REKLAMA
REKLAMA

Nurkowie przetrząsnęli Wisłok. Nadal trwają poszukiwania Mateusza

STAŃKOWA, RZESZÓW / PODKARPACIE. Trwa dziewiąty dzień poszukiwań Mateusza Szylaka, studenta Politechniki Rzeszowskiej. 25-latek zaginął z 19 na 20 listopada. Strażacy i płetwonurkowie przetrząsnęli już koryto Wisłoka i nic nie znaleźli.

Zgłoszenie o zaginięciu do Komendy Miejskiej Policji w Rzeszowie trafiło w poniedziałek 21 listopada. Policjanci Wydziału Kryminalnego sprawdzili wszystkie miejsca, w których 25-latek mógłby się znajdować tuż po weekendowej imprezie.

Chłopaka nie odnaleziono w szpitalach, noclegowniach ani w izbie wytrzeźwień. Na podstawie nagrań z monitoringu ustalono, że ostatni raz był na ulicy Hetmańskiej na wysokości ulicy Chodkiewicza. Kierował się w stronę rzeszowskich Bulwarów – informuje komisarz Adam Szeląg, oficer prasowy z Komendy Miejskiej Policji w Rzeszowie.

* [Zadania]:
**a.** Którego dnia zgłoszenie o zaginięciu trafiło do Komendy Miejskiej Policji w Rzeszowie, jak podaje tekst o zaginięciu studenta?
**b.** Kontynuuj tekst o zaginięciu studenta od miejsca, w którym się urywa.
Dane pochodzą z zupełnie innego źródła niż tekst.

* [Dane]:
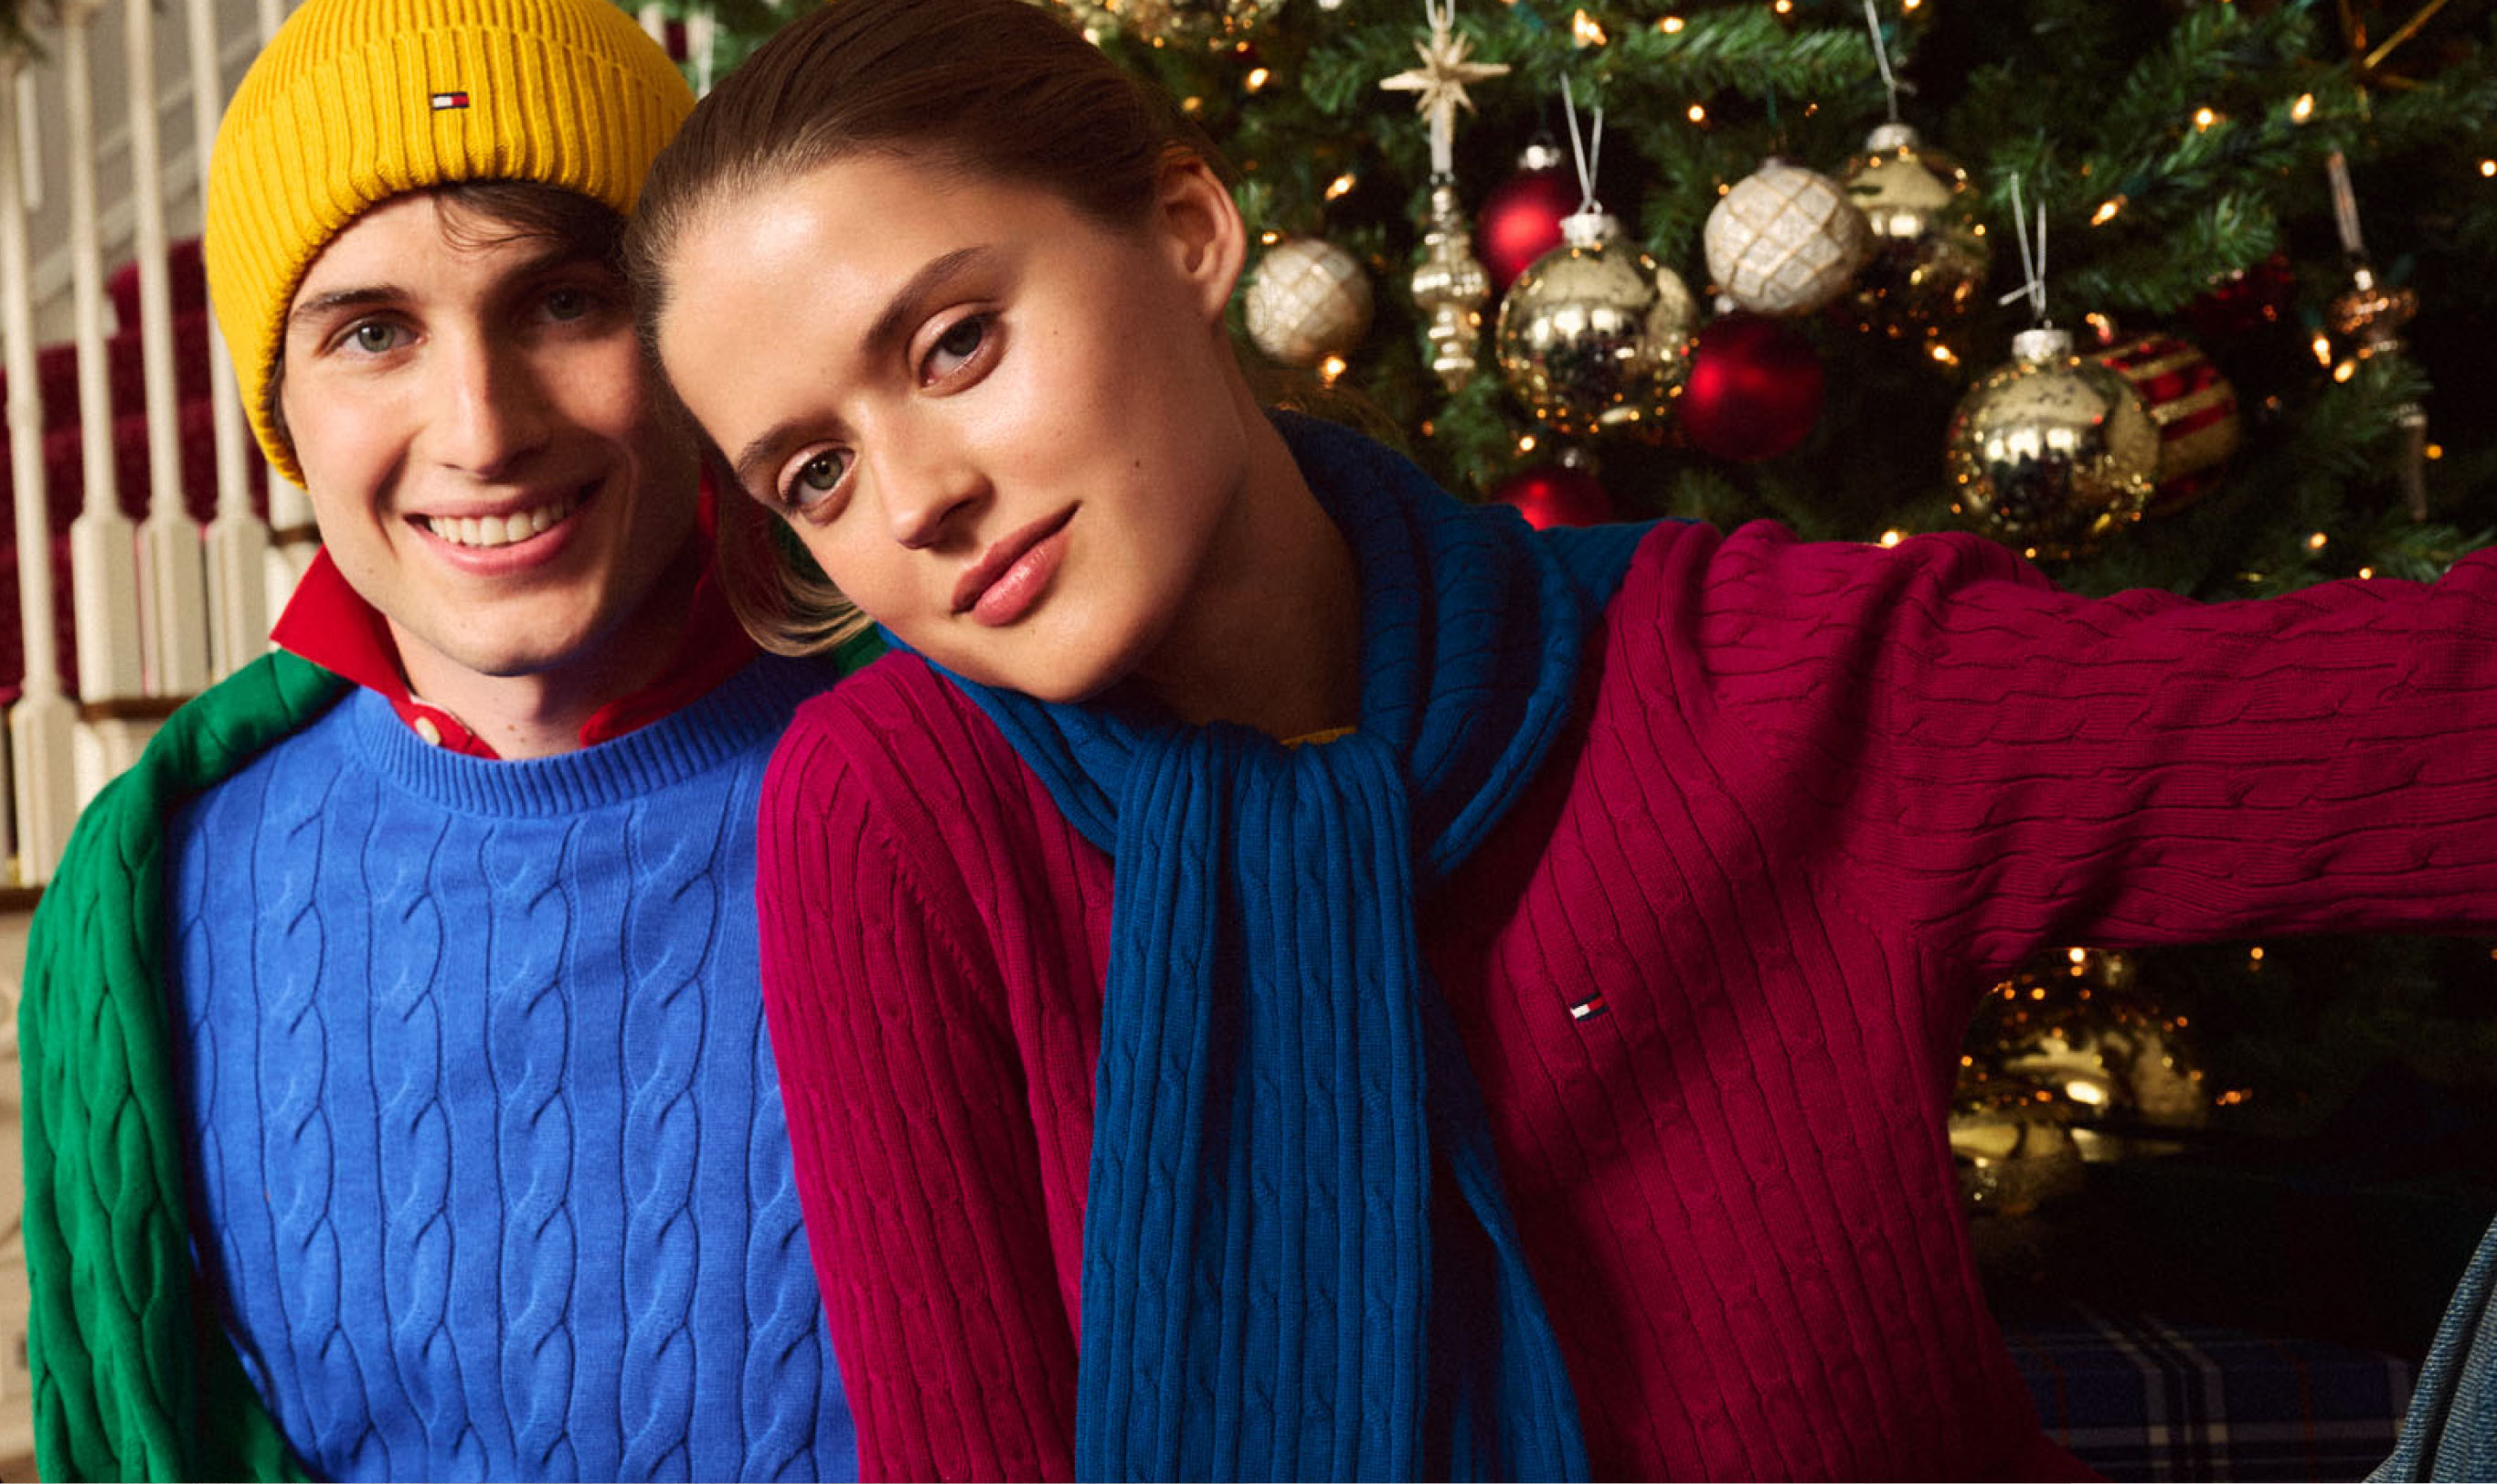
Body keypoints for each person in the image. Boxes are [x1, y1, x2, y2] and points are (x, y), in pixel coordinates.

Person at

* [Rozwiązania]:
**a.** W poniedziałek 21 listopada.

**b.**
v2

foto. archiwum rzeszow24.pl

Strażacy i płetwonurkowie przeczesywali koryto Wisłoka. Szukali od progu wodnego w okolicy Mostu Mazowieckiego aż do mostu w Czarnej Łańcuckiej. Nic nie znaleziono.

Z materiałów jakie zebraliśmy nic nie wskazuje na to, że padł ofiarą przestępstwa – dopowiada Adam Szeląg. – 25-latek jest zarejestrowany jako zaginiony i poszukiwany. Informacje taką maja funkcjonariusze zarówno w całej Polsce jak i na terenie Unii Europejskiej – dodaje.

Chłopak mieszka w Stańkowej, w gminie Ustrzyki Dolne. Ostatni raz widziano go w nocy z 19 na 20 listopada w „Czarnym Kocie” w Rzeszowie. Od tamtej pory słuch po nim zaginął.

Rysopis:
Wzrost 175 cm., waga ok. 83 kg., włosy krótkie – czarne, krótkie, twarz – owalna, nos – średni, uszy – przylegajace, na twarzy kilkudniowy zarost.
Ubiór:
Spodnie jeans w kolorze niebieskim, bluza koloru granatowego, kurtka w kolorze szarym, buty brązowe.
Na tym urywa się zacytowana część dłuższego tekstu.